(Feb. 21, 2020) On January 1 2020, article 1 of Law No. 3 of January 9, 2019 (Legge 9 gennaio 2019, n. 3) (Law No. 3)—named the “Bonafede reform” after Italian Minister of Justice Alfonso Bonafede—entered into force. The provision amends article 159, paragraph 2 of the Criminal Code to introduce a controversial suspension of the statute of limitations after a criminal decision of first instance, whether an acquittal or conviction. The reform applies to crimes committed after January 1, 2020, which is the date the reform entered into force.
The Bonafede reform revises article 159, paragraph 2, of the Criminal Code to read as follows: “The course of the statute of limitations also remains suspended upon the issuance of the sentence of first instance or the conviction decree until the enforcement date of the sentence that concludes the case or the irrevocability of the conviction sentence.” Under the reform, the statute of limitations period for consummated crimes continues to run “from the day of consummation,” while for attempted crimes “from the day on which the offender’s activity ceased.”
Under the new rules, in the case of “continued” offenses (multiple actions and omissions carried out by the same person in execution of a criminal design), the statute of limitation commences from the day when the continuation ceased, while previously it started from the day on which the single illegal act ended.
Reactions to the Bonadefe Reform
In the wake of the Bonafede reform, the president of the Italian Supreme Court (Corte di Cassazione), while speaking at the recent inauguration ceremony of the judicial year 2020—which was attended by the highest political authorities of the country—praised the measures included in the reform that are aimed at accelerating criminal procedures. The president mentioned that, under the reform, concrete measures have been adopted, not only at the stage of the process following the first instance (which is no longer covered by the statute of limitations), but also in the investigative and preliminary hearing stages preceding the first instance. The President also alluded to the dire state of the judicial backlogs in Italy and that the Bonafede reform will likely cause an annual increase of between 20,000 and 25,000 new cases annually for the Court of Cassation. The Court already reviews about 50,000 criminal cases every year.

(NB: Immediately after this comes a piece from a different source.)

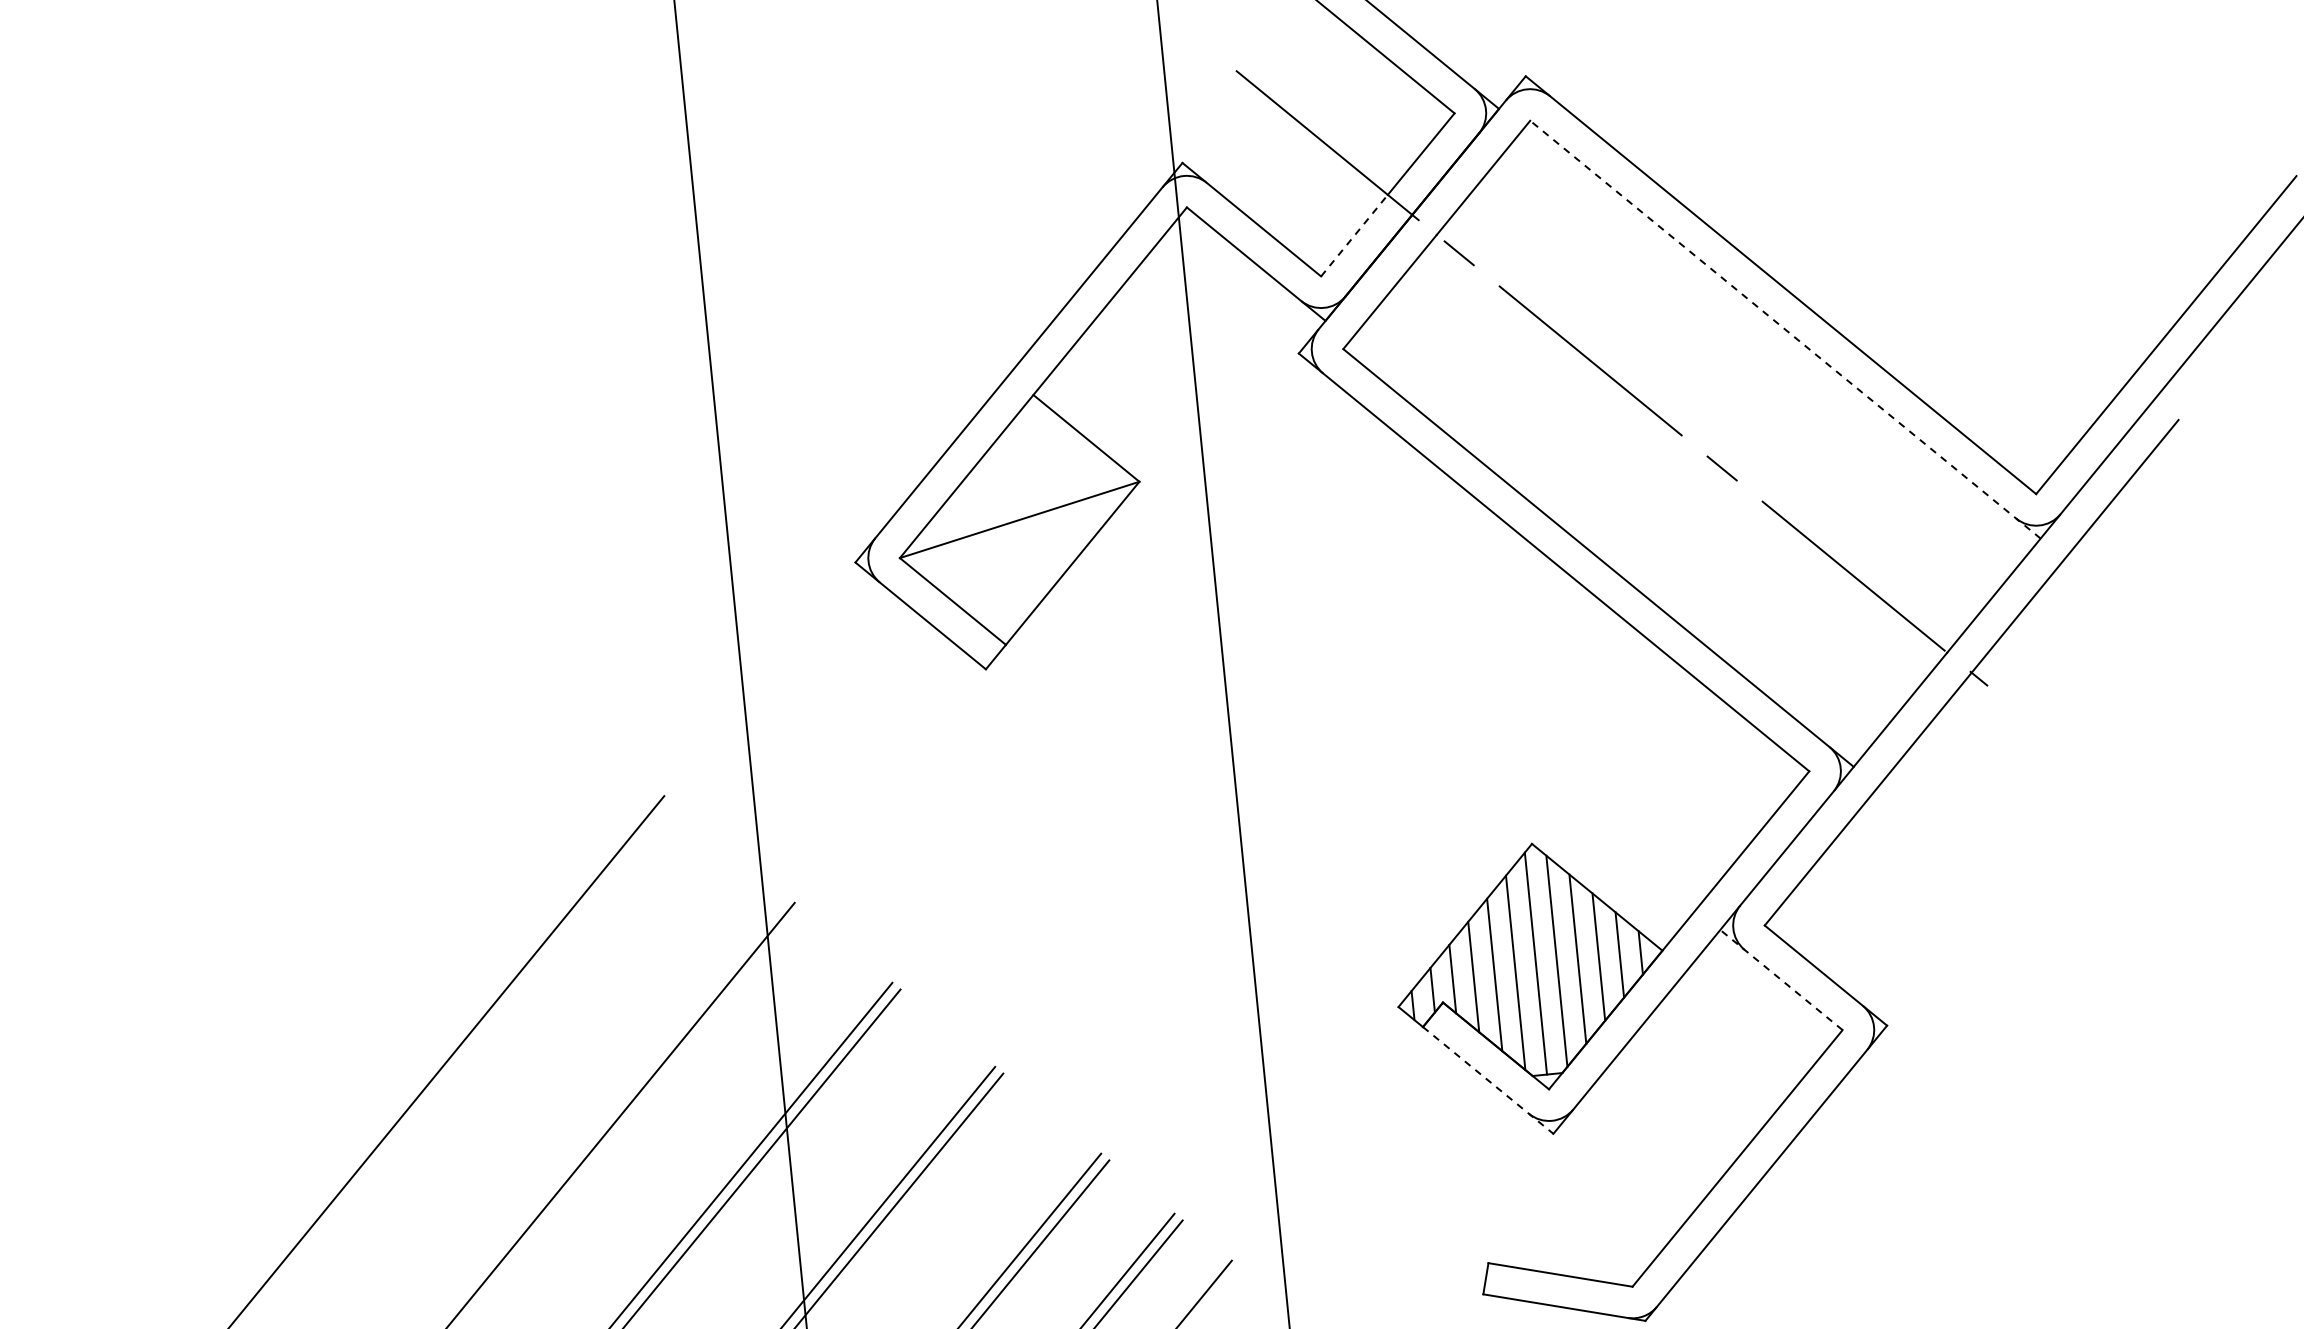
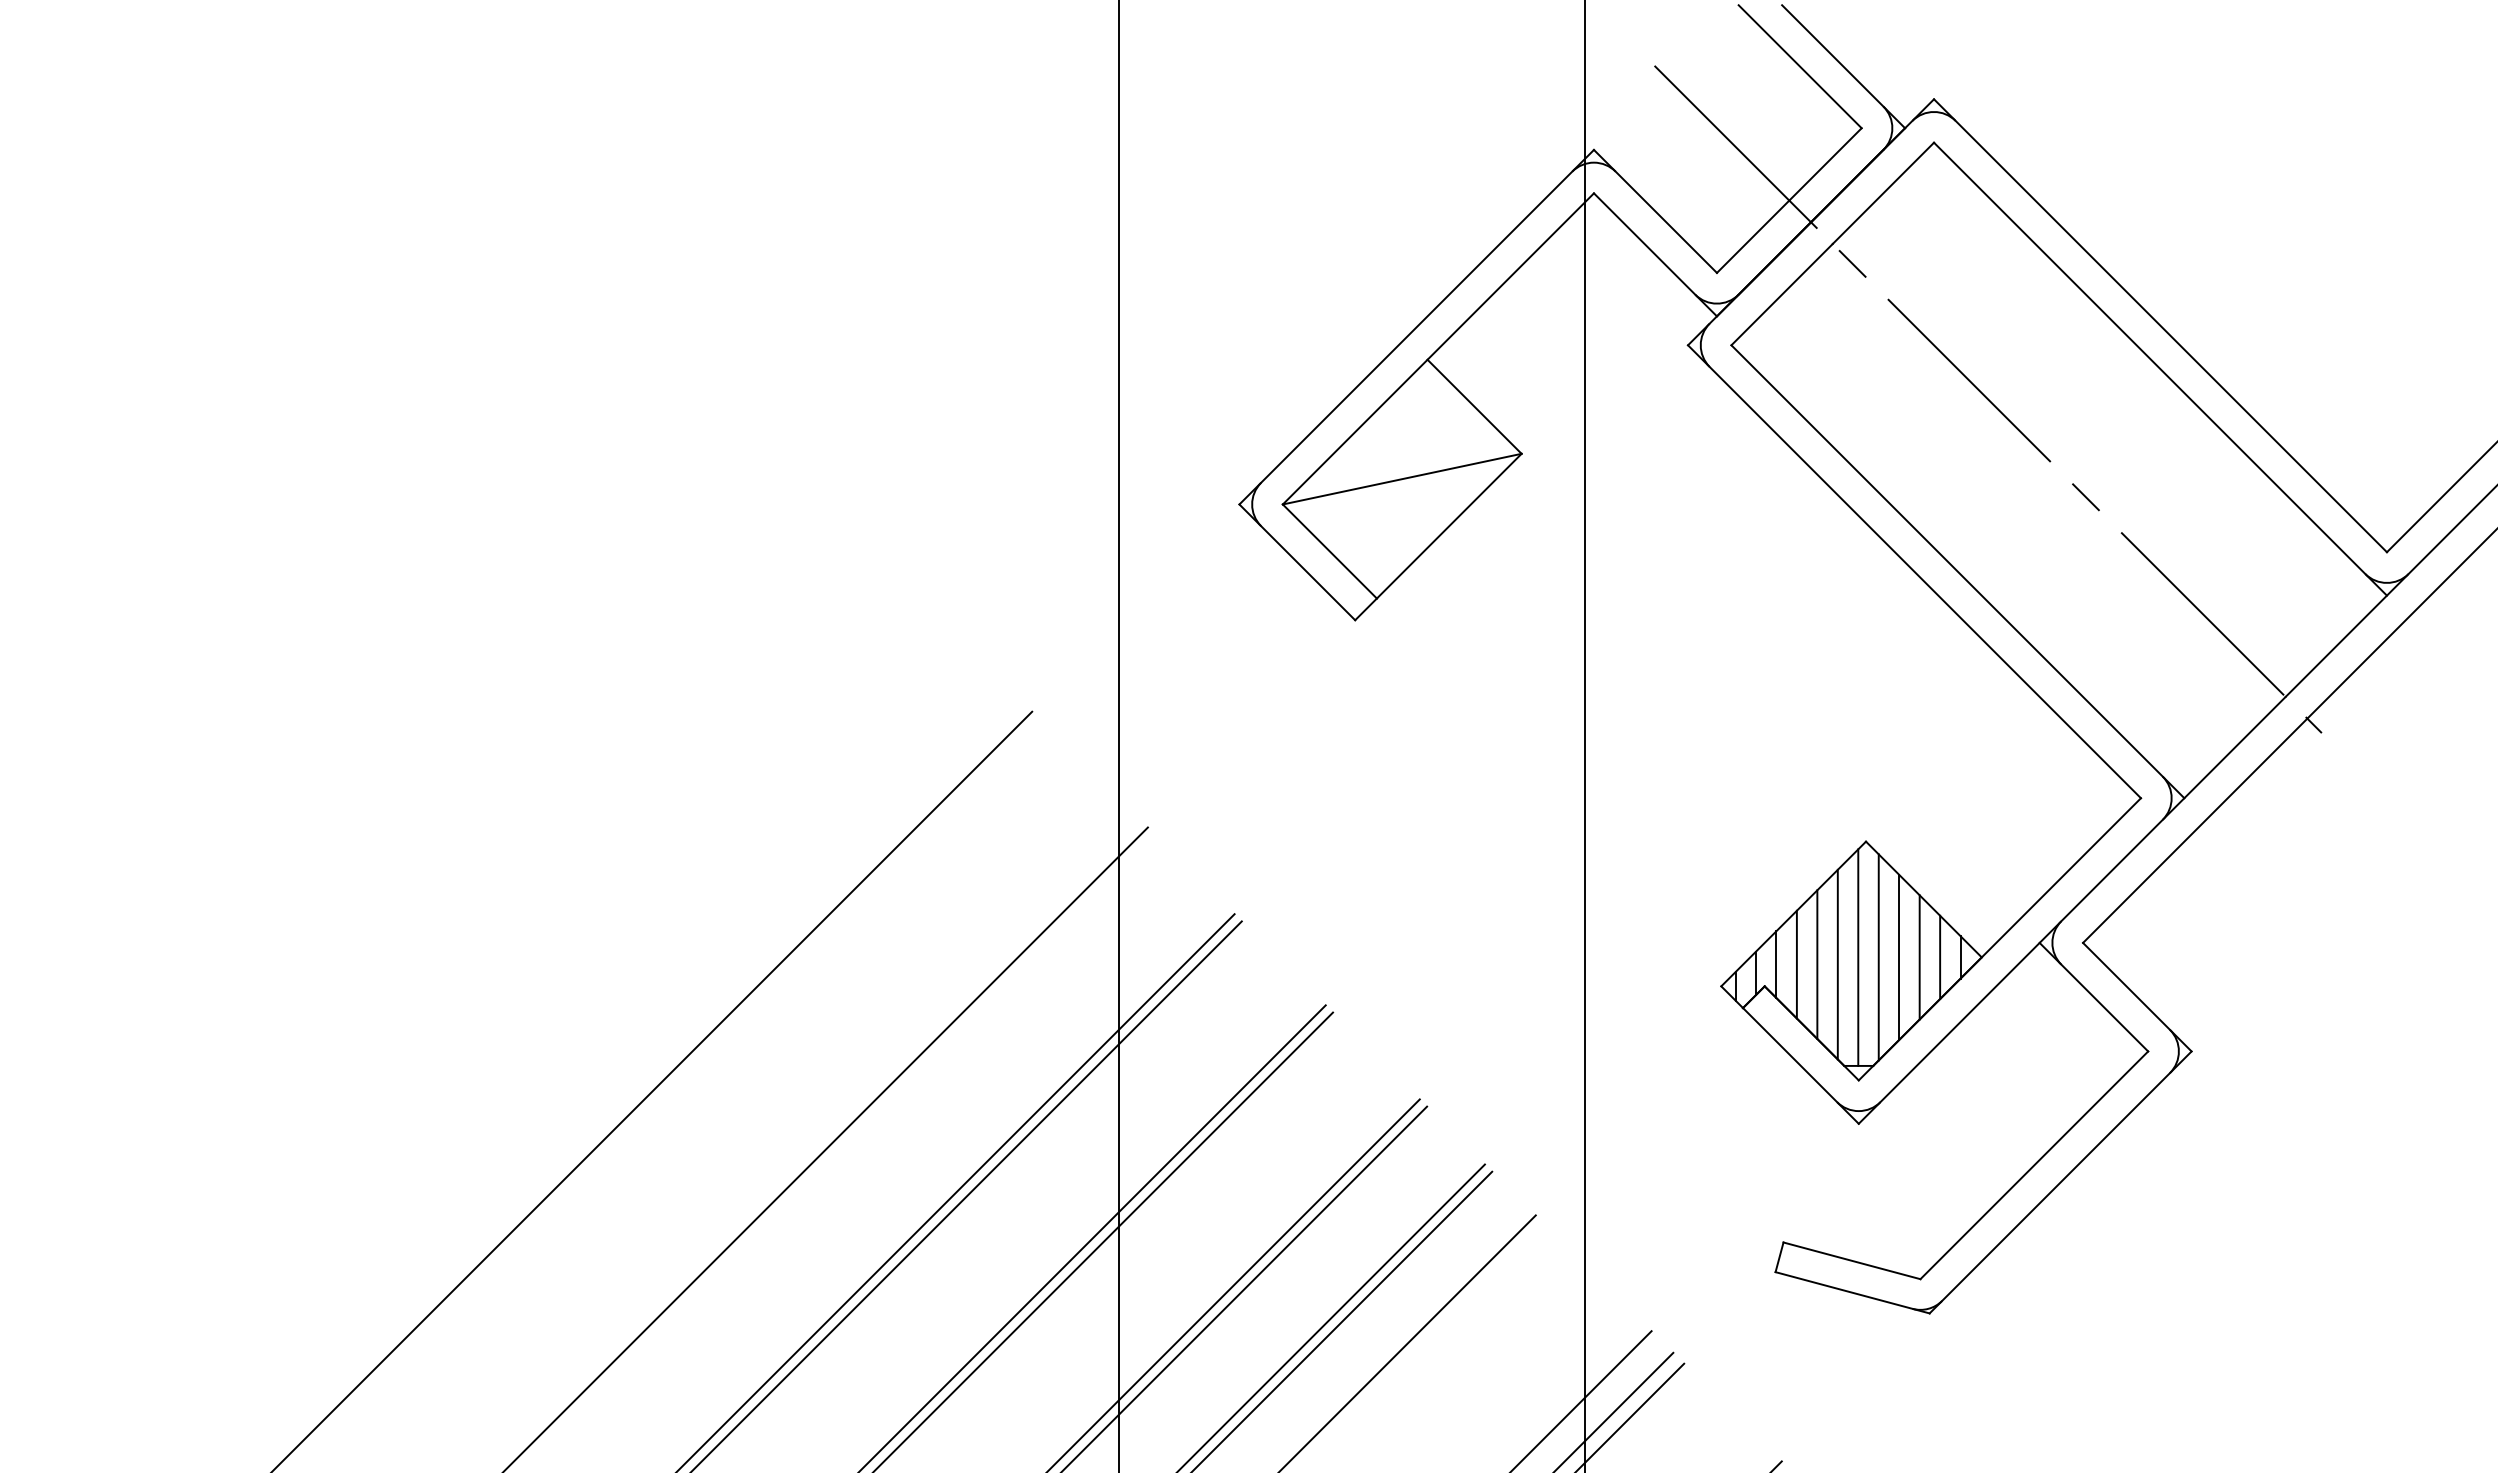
line: (1354, 235) -> (1753, 236), dashed -> solid
line: (1785, 328) -> (2160, 368), dashed -> solid
line: (1781, 980) -> (2093, 997), dashed -> solid
line: (1487, 1080) -> (1800, 1065), dashed -> solid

Additionally, the Bonafede reform contains multiple aspects that are generating polemics in legal and judicial spheres in Italy. For example, the reform establishes disciplinary penalties for those who do not respect “the reasonable length of the process,” a phrase that has been criticized as far too indeterminate. Given this context, the adoption of amendments to the Bonafede reform would not be surprising.